Он сидит за своей конторкой в генеральном консульстве, вечно покрытой конфетти визитных карточек с именами его коллег. Он - воплощенная леность, огромный медлительный парень, отданный продолжительным полуденным сиестам и детям Кребийона. Его носовые платки чудно пахнут португальской туалетной водой. Любимая тема бесед - женщины, и он дока в этом вопросе, так как посетители его квартирки не переводятся и редко кто заходит сюда дважды. "Для француза любовь здесь весьма необычна.
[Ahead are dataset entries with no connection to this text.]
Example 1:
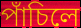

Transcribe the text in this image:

পাঁচিলে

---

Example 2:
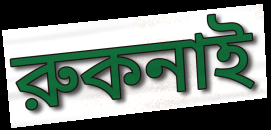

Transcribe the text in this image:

রুকনাই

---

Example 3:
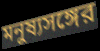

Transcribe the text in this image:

মনুষ্যসঙ্গের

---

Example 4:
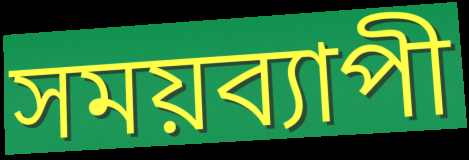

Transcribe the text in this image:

সময়ব্যাপী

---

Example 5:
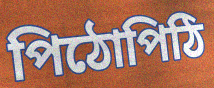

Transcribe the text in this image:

পিঠোপিঠি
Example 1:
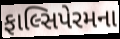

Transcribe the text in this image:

ફાલ્સિપેરમના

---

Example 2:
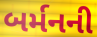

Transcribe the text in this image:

બર્મનની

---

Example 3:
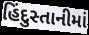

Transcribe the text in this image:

હિંદુસ્તાનીમાં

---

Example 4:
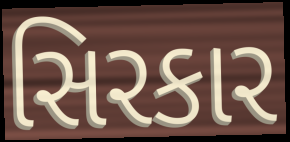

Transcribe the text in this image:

સિરકાર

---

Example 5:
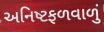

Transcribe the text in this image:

અનિષ્ટફળવાળું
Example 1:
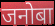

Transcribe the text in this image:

जनोबा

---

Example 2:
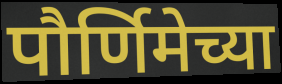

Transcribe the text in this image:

पौर्णिमेच्या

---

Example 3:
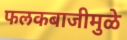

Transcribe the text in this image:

फलकबाजीमुळे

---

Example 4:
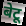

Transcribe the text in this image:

बेटू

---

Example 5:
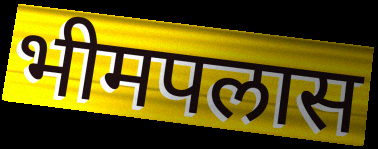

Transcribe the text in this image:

भीमपलास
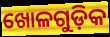
ଖୋଳଗୁଡ଼ିକ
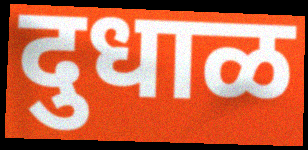
दुधाळ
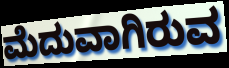
ಮೆದುವಾಗಿರುವ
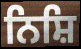
ਨਿਸ਼ਿ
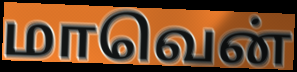
மாவென்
Само действие опережает реакцию. На угрызения совести и сомнения не хватает сил - слишком жарко. В таком анимализме не хватает красоты, но это мне не подходит. Моя голова и сердце изношены любовью. Я хочу, чтобы меня оставили в покое, и прежде всего, мой дорогой, чтобы меня избавили от этой иудео-коптской мании анализа, критического разбора предмета. Я хочу вернуться на свою ферму в Нормандии, эту отдушину для моего сердца".
Долгими зимами, когда он бывал в отъезде, вся сырая квартирка оставалась полностью в моем распоряжении, и я мог сидеть допоздна, проверяя тетради, в компании одного храпящего Хамида. В тот последний год я дошел до точки. Мне недоставало воли, чтобы как-то изменить жизнь, улучшить свое положение тяжелым трудом, написать что-нибудь, даже на занятия любовью. Я не знаю, что на меня нашло. Тогда впервые я испытал настоящее исчезновение воли к жизни. Иногда я просматривал пачку рукописей или старую корректуру романа, или книги стихов, невнимательно, с отвращением и печалью, как человек, изучающий старый паспорт.
Время от времени какая-нибудь из многочисленных девочек Жоржа попадалась в мои сети, и такие происшествия способствовали обострению моего taedium vitae. Жорж все понимал и был великодушен в таких делах: зная о моей бедности, он часто перед отъездом авансом платил какой-нибудь сирийке из таверны "Гольфо", чтобы при случае - когда та, как он выражался, находилась в резерве - провела ночь в нашей квартире. В ее обязанности входило меня подбодрить, что ни в коем случае не являлось завидной работой, тем более, что внешне не было ничего, что выдавало бы у меня отсутствие бодрости. Ничего не значащий разговор становился полезной формой автоматизма, продолжаясь, когда потребность в беседе давно отпала; я даже мог заняться любовью с тем чувством облегчения, какое здесь не свойственно в постели, однако без страсти.
Некоторые из этих встреч с несчастными измученными созданиями, доведенными до предела физиологическим желанием, были забавны, даже трогательны, но я утратил всякий интерес к классификации эмоций, так что для меня все они существовали в виде плоскостных, высвеченных на экране фигур. "С женщиной надо делать только три вещи, - сказала как-то Клеа. - Ее можно любить, из-за нее можно страдать, ее можно превратить в литературу". Я испытал неудачу во всех этих трех областях.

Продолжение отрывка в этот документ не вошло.